Binding Affinity of HIV-1 Protease Inhibitors: Insights from Machine Learning Models of Crystallographic Structures

HIV-1 protease inhibitors are major players among the antiviral therapies used against acquired immunodeficiency syndrome (AIDS). As such, the crystallographic coordinates of hundreds of HIV-1 protease complexes with miscellaneous ligands have been resolved and uploaded to the Protein Data Bank. Herein, machine learning (ML) models were constructed based on the crystallographic coordinates of 291 HIV-1 protease inhibitor complexes and >2500 molecular descriptors and subsequently used to predict the binding affinity of 274 additional HIV-1 protease–inhibitor complexes for which inhibition constants were not measured. The resulting accuracy scores of the ML models were >0.85. Three ML models, each based on 8–9 features, were analyzed in detail. These models were based on KBest with Random Forest, Recursive Feature Elimination with Random Forest, and Sequential Feature Selection with Support Vector Machine. The strength of our ML models lies in their ability to capture the chemical essence of key factors that influence binding. These include HIV-1 protease–inhibitor properties related to charge distribution, ability to form hydrogen bonds, and three-dimensional topology. Additionally, our models consider important properties of HIV-1 protease, including the symmetry of its active site and mutations in its flaps. The findings of the study highlight the contribution of a comprehensive analysis of accumulated experimental data to enhance the structural understanding of this important molecular system.

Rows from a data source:
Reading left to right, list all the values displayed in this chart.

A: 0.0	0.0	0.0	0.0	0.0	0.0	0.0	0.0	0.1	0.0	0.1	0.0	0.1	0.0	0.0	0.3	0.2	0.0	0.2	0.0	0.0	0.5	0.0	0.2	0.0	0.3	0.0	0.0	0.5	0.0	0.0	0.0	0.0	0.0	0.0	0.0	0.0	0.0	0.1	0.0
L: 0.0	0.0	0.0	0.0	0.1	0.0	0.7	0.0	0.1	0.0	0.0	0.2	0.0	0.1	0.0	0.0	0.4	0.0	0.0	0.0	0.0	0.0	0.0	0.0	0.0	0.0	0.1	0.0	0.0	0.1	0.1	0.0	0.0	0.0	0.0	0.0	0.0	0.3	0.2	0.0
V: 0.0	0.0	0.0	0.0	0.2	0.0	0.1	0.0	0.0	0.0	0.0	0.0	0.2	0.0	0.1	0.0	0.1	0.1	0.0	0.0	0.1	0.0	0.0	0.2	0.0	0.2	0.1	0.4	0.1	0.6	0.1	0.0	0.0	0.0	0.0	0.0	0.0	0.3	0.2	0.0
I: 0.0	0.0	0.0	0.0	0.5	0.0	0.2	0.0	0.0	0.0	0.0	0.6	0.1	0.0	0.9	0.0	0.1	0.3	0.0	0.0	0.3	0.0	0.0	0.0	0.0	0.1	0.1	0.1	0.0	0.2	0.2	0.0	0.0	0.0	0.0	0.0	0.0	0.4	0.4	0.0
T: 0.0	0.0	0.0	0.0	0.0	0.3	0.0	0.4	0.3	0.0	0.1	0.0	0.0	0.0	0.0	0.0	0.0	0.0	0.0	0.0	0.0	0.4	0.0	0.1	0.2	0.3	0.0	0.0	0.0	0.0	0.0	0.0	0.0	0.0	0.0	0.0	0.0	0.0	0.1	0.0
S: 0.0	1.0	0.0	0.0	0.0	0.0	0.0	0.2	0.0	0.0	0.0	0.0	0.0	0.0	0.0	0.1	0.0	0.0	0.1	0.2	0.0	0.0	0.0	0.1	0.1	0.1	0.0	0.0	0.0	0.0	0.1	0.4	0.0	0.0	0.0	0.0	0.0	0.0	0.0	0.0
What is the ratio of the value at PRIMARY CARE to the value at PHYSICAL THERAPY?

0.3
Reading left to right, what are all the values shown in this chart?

Work request A - In the HIV-1 protease abstract, how many HIV-1 protease inhibitor complexes supplied the crystallographic coordinates used to build the machine learning models?
Work request B - List the three machine learning models that the HIV-1 protease abstract says were analyzed in detail.

Expected answer A - 291

Expected answer B -
- KBest with Random Forest
- Recursive Feature Elimination with Random Forest
- Sequential Feature Selection with Support Vector Machine